*** Opening Data provided ***

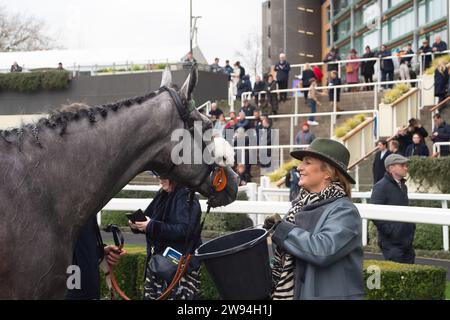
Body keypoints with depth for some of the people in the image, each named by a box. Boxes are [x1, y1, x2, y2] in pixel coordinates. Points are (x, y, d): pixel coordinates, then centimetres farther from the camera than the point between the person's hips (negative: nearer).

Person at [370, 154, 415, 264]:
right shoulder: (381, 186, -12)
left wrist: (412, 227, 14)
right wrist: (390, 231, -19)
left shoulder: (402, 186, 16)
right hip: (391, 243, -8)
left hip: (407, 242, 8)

*** Closing Data provided ***
*** Opening Data provided ***

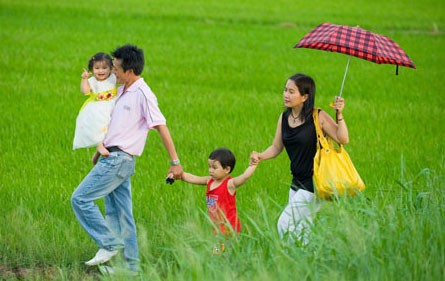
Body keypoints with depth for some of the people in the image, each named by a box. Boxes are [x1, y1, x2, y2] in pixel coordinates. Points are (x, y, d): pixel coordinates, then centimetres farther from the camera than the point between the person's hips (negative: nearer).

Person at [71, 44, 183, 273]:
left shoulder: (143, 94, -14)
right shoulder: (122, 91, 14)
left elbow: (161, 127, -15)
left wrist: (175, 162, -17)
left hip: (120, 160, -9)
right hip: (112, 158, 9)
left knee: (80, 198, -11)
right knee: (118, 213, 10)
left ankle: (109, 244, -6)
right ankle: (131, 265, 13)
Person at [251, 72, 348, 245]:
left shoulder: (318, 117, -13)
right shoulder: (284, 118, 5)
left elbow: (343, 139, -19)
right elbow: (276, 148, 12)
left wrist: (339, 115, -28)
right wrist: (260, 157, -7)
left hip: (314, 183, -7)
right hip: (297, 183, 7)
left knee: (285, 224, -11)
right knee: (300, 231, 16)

*** Closing Data provided ***
*** Opening Data provided ***

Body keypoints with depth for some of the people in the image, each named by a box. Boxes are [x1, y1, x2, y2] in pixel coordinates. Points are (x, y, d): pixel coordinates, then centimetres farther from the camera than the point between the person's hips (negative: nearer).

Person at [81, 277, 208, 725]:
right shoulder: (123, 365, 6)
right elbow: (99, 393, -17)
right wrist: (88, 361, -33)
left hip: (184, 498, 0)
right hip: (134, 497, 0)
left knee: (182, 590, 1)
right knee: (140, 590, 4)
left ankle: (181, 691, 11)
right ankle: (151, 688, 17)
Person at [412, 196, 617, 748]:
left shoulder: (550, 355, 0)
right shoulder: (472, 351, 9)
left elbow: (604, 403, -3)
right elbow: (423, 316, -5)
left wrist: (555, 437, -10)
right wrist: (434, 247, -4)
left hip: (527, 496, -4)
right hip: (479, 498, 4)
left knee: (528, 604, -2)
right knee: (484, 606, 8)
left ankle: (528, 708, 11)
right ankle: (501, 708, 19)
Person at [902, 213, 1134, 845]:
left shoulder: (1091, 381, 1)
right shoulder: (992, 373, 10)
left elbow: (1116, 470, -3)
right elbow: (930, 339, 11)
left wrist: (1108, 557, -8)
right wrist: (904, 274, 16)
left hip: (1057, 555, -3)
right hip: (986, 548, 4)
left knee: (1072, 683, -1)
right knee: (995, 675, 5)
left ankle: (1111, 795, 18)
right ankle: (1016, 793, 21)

*** Closing Data provided ***

◆ Exercise description: From the data above, state how many lines contain the string "elbow", offering no other words.

◆ Solution to the problem: 8